- **EXERCISE**
In the listing, find every line that has the string "Moedas" and copy it.
--------------------------------
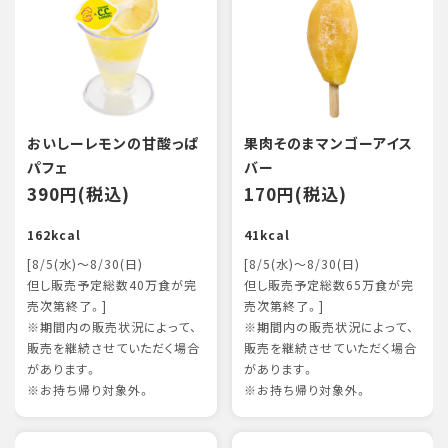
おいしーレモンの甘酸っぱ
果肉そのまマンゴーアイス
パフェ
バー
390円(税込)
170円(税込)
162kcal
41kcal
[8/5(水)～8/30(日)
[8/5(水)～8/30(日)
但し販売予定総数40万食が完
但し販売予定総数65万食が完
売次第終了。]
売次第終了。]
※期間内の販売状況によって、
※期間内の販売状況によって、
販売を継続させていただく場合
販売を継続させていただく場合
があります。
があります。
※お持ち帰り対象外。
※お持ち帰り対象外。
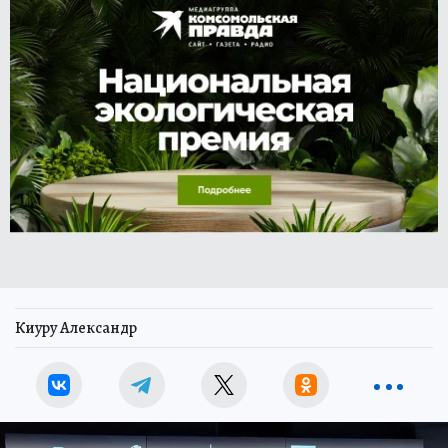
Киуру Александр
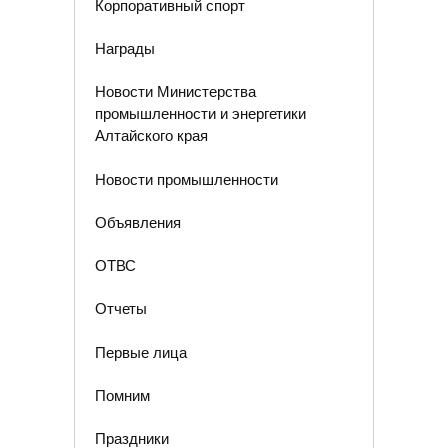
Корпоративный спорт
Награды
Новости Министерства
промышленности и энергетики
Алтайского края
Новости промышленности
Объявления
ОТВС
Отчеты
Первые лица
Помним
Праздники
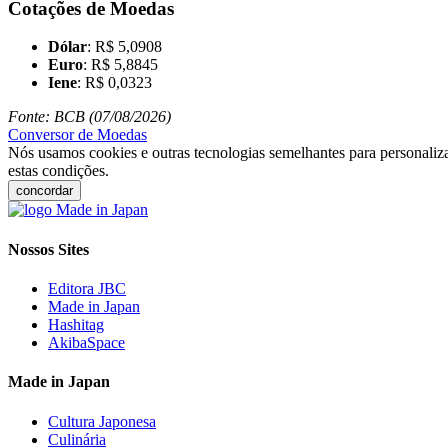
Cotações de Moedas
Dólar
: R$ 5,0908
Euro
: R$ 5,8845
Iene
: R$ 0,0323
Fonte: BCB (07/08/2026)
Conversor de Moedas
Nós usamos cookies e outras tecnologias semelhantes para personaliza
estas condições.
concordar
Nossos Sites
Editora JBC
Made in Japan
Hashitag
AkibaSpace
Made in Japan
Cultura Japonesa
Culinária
--------------------------------
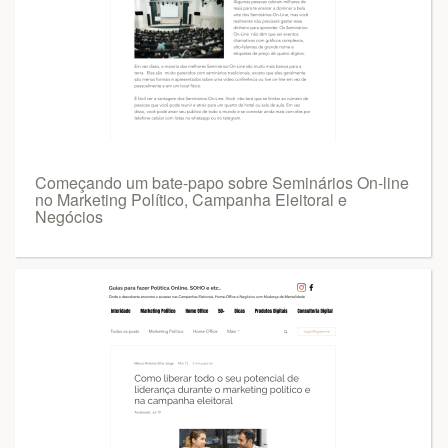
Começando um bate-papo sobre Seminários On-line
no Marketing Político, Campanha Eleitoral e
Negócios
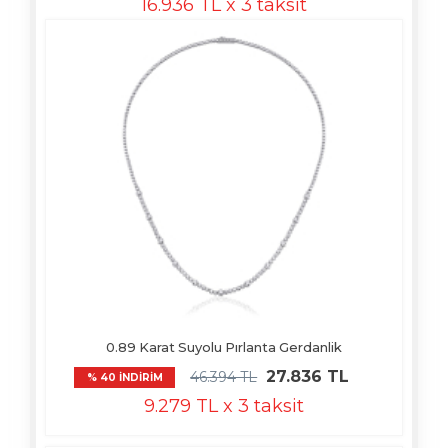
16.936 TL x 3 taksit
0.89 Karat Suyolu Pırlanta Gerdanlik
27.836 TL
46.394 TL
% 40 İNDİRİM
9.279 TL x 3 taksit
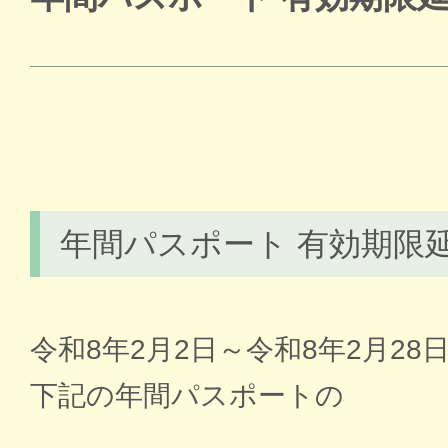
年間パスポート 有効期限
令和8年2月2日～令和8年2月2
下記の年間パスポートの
--------------------------------
- **TASK OUTPUT**
Cotações de Moedas
Conversor de Moedas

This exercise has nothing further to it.